Our childhood affects who we are as adults


As children, we come to realise - consciously or unconsciously - that certain behaviours, attitudes and ways of speaking are unacceptable to our parents/caregivers, so we start to shut down parts of ourselves. To use a technical term, we split off - or repress - parts of ourselves. It's as if we tell ourselves: ‘If my parents don't like this bit of me, I'll pretend it doesn't exist!'

And so, a learning process begins: the child is discovering what they can and can't do, say, think and feel. And all of this shapes our personality - our way of being in the world - and it underpins the sort of person we are as adults.

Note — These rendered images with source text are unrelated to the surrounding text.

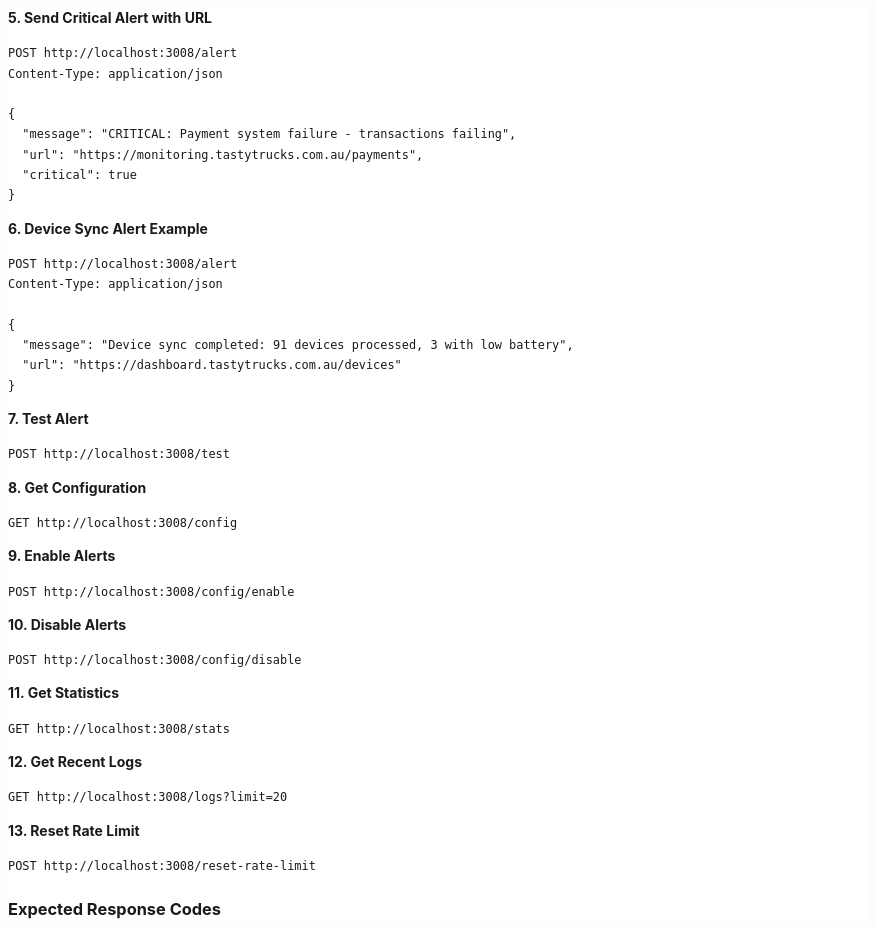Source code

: **5. Send Critical Alert with URL**
```http
POST http://localhost:3008/alert
Content-Type: application/json

{
  "message": "CRITICAL: Payment system failure - transactions failing",
  "url": "https://monitoring.tastytrucks.com.au/payments", 
  "critical": true
}
```

**6. Device Sync Alert Example**
```http
POST http://localhost:3008/alert
Content-Type: application/json

{
  "message": "Device sync completed: 91 devices processed, 3 with low battery",
  "url": "https://dashboard.tastytrucks.com.au/devices"
}
```

**7. Test Alert**
```http
POST http://localhost:3008/test
```

**8. Get Configuration**
```http
GET http://localhost:3008/config
```

**9. Enable Alerts**
```http
POST http://localhost:3008/config/enable
```

**10. Disable Alerts**
```http
POST http://localhost:3008/config/disable
```

**11. Get Statistics**
```http
GET http://localhost:3008/stats
```

**12. Get Recent Logs**
```http
GET http://localhost:3008/logs?limit=20
```

**13. Reset Rate Limit**
```http
POST http://localhost:3008/reset-rate-limit
```

### Expected Response Codes

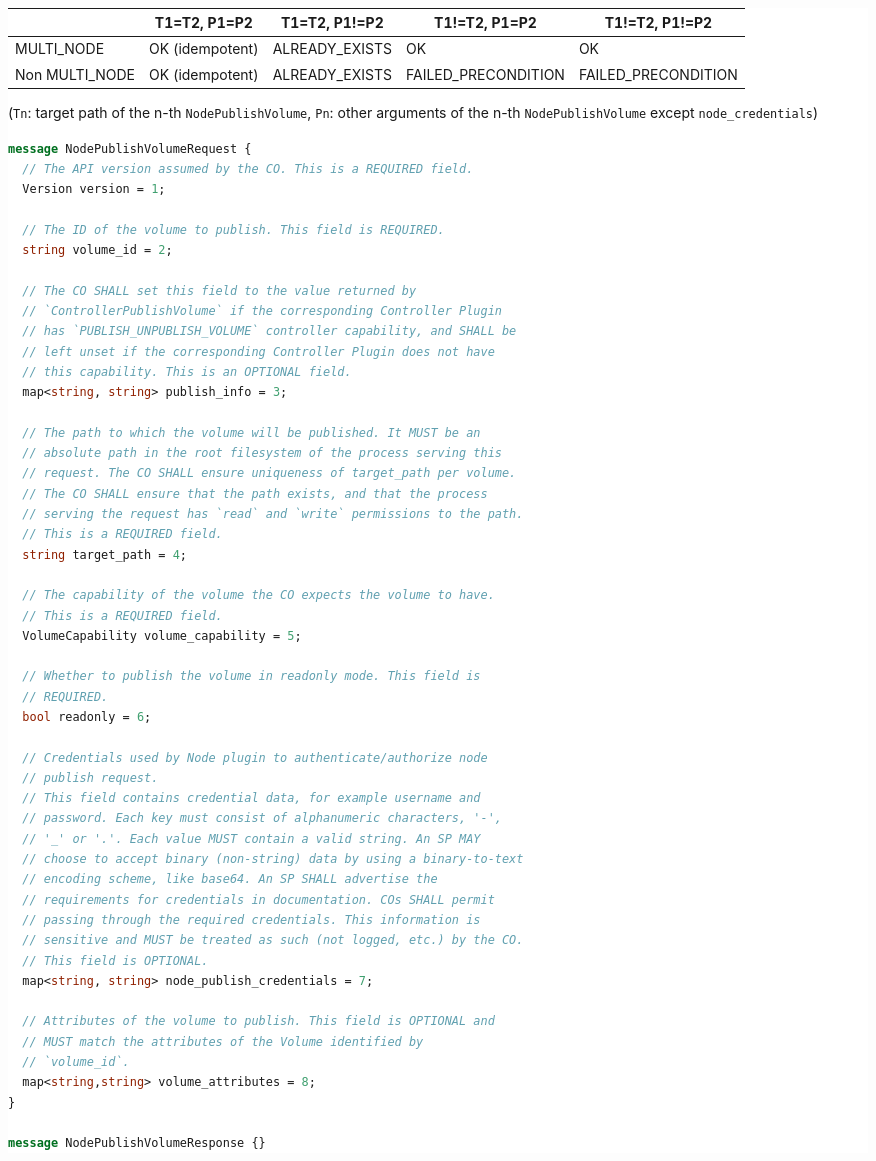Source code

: |                | T1=T2, P1=P2    | T1=T2, P1!=P2  | T1!=T2, P1=P2       | T1!=T2, P1!=P2     |
|----------------|-----------------|----------------|---------------------|--------------------|
| MULTI_NODE     | OK (idempotent) | ALREADY_EXISTS | OK                  | OK                 |
| Non MULTI_NODE | OK (idempotent) | ALREADY_EXISTS | FAILED_PRECONDITION | FAILED_PRECONDITION|

(`Tn`: target path of the n-th `NodePublishVolume`, `Pn`: other arguments of the n-th `NodePublishVolume` except `node_credentials`)

```protobuf
message NodePublishVolumeRequest {
  // The API version assumed by the CO. This is a REQUIRED field.
  Version version = 1;

  // The ID of the volume to publish. This field is REQUIRED.
  string volume_id = 2;

  // The CO SHALL set this field to the value returned by
  // `ControllerPublishVolume` if the corresponding Controller Plugin
  // has `PUBLISH_UNPUBLISH_VOLUME` controller capability, and SHALL be
  // left unset if the corresponding Controller Plugin does not have
  // this capability. This is an OPTIONAL field.
  map<string, string> publish_info = 3;

  // The path to which the volume will be published. It MUST be an
  // absolute path in the root filesystem of the process serving this
  // request. The CO SHALL ensure uniqueness of target_path per volume.
  // The CO SHALL ensure that the path exists, and that the process
  // serving the request has `read` and `write` permissions to the path.
  // This is a REQUIRED field.
  string target_path = 4;

  // The capability of the volume the CO expects the volume to have.
  // This is a REQUIRED field.
  VolumeCapability volume_capability = 5;

  // Whether to publish the volume in readonly mode. This field is
  // REQUIRED.
  bool readonly = 6;

  // Credentials used by Node plugin to authenticate/authorize node
  // publish request.
  // This field contains credential data, for example username and
  // password. Each key must consist of alphanumeric characters, '-',
  // '_' or '.'. Each value MUST contain a valid string. An SP MAY
  // choose to accept binary (non-string) data by using a binary-to-text
  // encoding scheme, like base64. An SP SHALL advertise the
  // requirements for credentials in documentation. COs SHALL permit
  // passing through the required credentials. This information is
  // sensitive and MUST be treated as such (not logged, etc.) by the CO.
  // This field is OPTIONAL.
  map<string, string> node_publish_credentials = 7;

  // Attributes of the volume to publish. This field is OPTIONAL and
  // MUST match the attributes of the Volume identified by
  // `volume_id`.
  map<string,string> volume_attributes = 8;
}

message NodePublishVolumeResponse {}
```
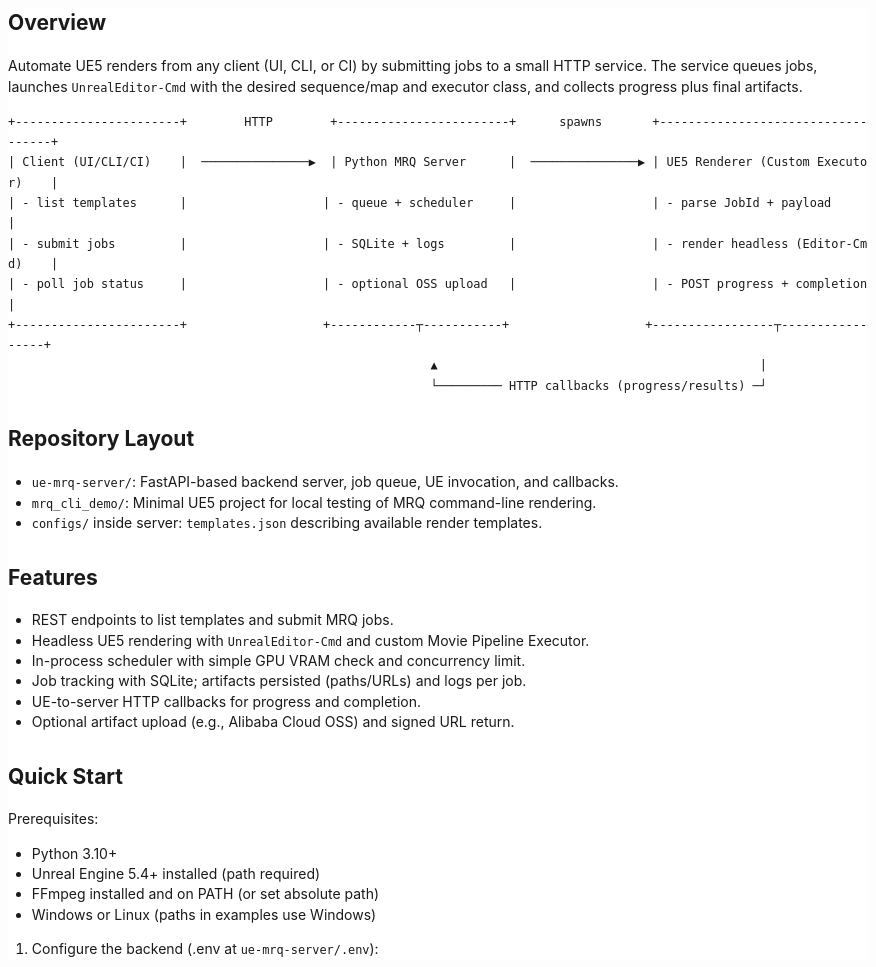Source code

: ## Overview

Automate UE5 renders from any client (UI, CLI, or CI) by submitting jobs to a small HTTP service. The service queues jobs, launches `UnrealEditor-Cmd` with the desired sequence/map and executor class, and collects progress plus final artifacts.

```
+-----------------------+        HTTP        +------------------------+      spawns       +-----------------------------------+
| Client (UI/CLI/CI)    |  ───────────────▶  | Python MRQ Server      |  ───────────────▶ | UE5 Renderer (Custom Executor)    |
| - list templates      |                   | - queue + scheduler     |                   | - parse JobId + payload           |
| - submit jobs         |                   | - SQLite + logs         |                   | - render headless (Editor-Cmd)    |
| - poll job status     |                   | - optional OSS upload   |                   | - POST progress + completion      |
+-----------------------+                   +------------┬-----------+                   +-----------------┬-----------------+
                                                           ▲                                             |
                                                           └───────── HTTP callbacks (progress/results) ─┘
```


## Repository Layout

- `ue-mrq-server/`: FastAPI-based backend server, job queue, UE invocation, and callbacks.
- `mrq_cli_demo/`: Minimal UE5 project for local testing of MRQ command-line rendering.
- `configs/` inside server: `templates.json` describing available render templates.


## Features

- REST endpoints to list templates and submit MRQ jobs.
- Headless UE5 rendering with `UnrealEditor-Cmd` and custom Movie Pipeline Executor.
- In-process scheduler with simple GPU VRAM check and concurrency limit.
- Job tracking with SQLite; artifacts persisted (paths/URLs) and logs per job.
- UE-to-server HTTP callbacks for progress and completion.
- Optional artifact upload (e.g., Alibaba Cloud OSS) and signed URL return.


## Quick Start

Prerequisites:
- Python 3.10+
- Unreal Engine 5.4+ installed (path required)
- FFmpeg installed and on PATH (or set absolute path)
- Windows or Linux (paths in examples use Windows)

1) Configure the backend (.env at `ue-mrq-server/.env`):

It can be interesting to recall our early life experiences. For example, when we were children, were we allowed to express our feelings and desires or were we shut down - were we told things like: ‘Boys don't cry' or ‘Girls don't climb trees'.

Did we receive the message that being upset or angry or excited wasn't acceptable: ‘There are plenty of people worse off than you', ‘Don't raise your voice with me!', ‘What are you so excited about? Calm down!'

Or maybe we were criticised so often that we ended up feeling we could never get anything right, so we gave up trying.

Another scenario is when children feel ignored or not listened to. In frustration, they might respond by being naughty or getting angry: at least when they do this they might get noticed for a change - being told off is better than being ignored!

Or perhaps a child only gets attention when they do something right - like getting good marks at school - so they become a swot or a perfectionist, imposing high standards on themselves and those around them.

And we can imagine many more scenarios like these.

Fortunately, as adults, we can look back and try to make sense of how we became who we are - and we can decide whether and how we might want to change.

Therapy can help us to understand who we are and why we struggle to express certain feelings or take certain actions. It can help us to understand why certain attitudes or topics of conversation push our buttons - it is often because these things remind us unconsciously of something we are repressing in ourselves

In therapy, we can investigate our life story. Therapists are trained to listen and be curious without judgment. Usually, the therapist has been through therapy themselves, so they understand it can be challenging to delve into our past. The therapist will listen to our childhood experiences so we can feel heard and begin to understand and live with those parts of ourselves that we repressed.